In other fake studies that I’m just now making up, excessive reality television increases the likelihood of sorority girls saying “We should totally have our own TV show” when they mistake drinking for being interesting. People who watch AMC’s “The Walking Dead” are 100 times more likely to post annoying Facebook statuses about upcoming episodes than people who don’t watch the show. And anyone in a sorority who watches “The Walking Dead” will never be my friend, if or when she reads this article.

For anyone familiar with B.F. Skinner or Albert Bandura (remember the experiment with the angry kids and the Bobo doll?), these kinds of studies are nothing new.

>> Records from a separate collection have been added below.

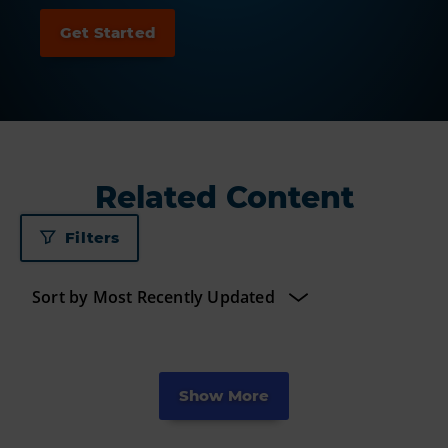
Related Content
Filters
Show More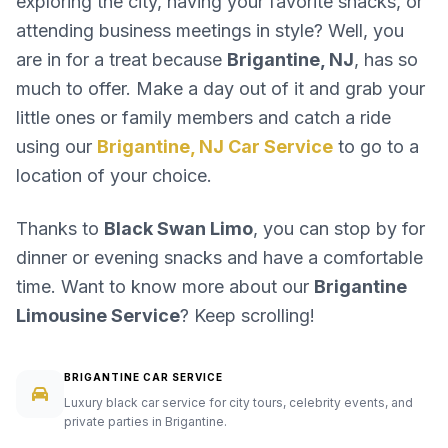
exploring the city, having your favorite snacks, or
attending business meetings in style? Well, you
are in for a treat because
Brigantine, NJ
, has so
much to offer. Make a day out of it and grab your
little ones or family members and catch a ride
using our
Brigantine, NJ Car Service
to go to a
location of your choice.
Thanks to
Black Swan Limo
, you can stop by for
dinner or evening snacks and have a comfortable
time. Want to know more about our
Brigantine
Limousine Service
? Keep scrolling!
BRIGANTINE CAR SERVICE
Luxury black car service for city tours, celebrity events, and
private parties in Brigantine.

Though, as the medium continues to reinvent itself, I supposed we can expect to see these theories tested time and time again.

However, for our researchers, I will award my own seal of credibility if they can identify which television shows inspired the actions of our state’s unofficial mascot of criminal activity: Twitter’s “Florida Man.”

For example, earlier this week, a man stabbed his roommate with a box cutter for buying “too little drugs.” Try as I might, I do not remember that episode of “Friends.”

As bizarre as the love hexagon becomes on “How I Met Your Mother,” there has yet to be an episode in which the main character Ted Mosby lights a woman’s car on fire and is found later by police having sex with her on the beach.

What the study fails to mention is that the definition of “criminal behavior” is extremely broad.

In Florida, it’s a crime to wear socks and sandals.

It could be as innate as peeing on the side of a building, or as bizarre as being issued a citation for riding a dying sperm whale.

If the study wants to associate itself with the criminal behavior of our fellow Florida residents, they should start making stranger television. Aside from “The Walking Dead,” I would probably watch that.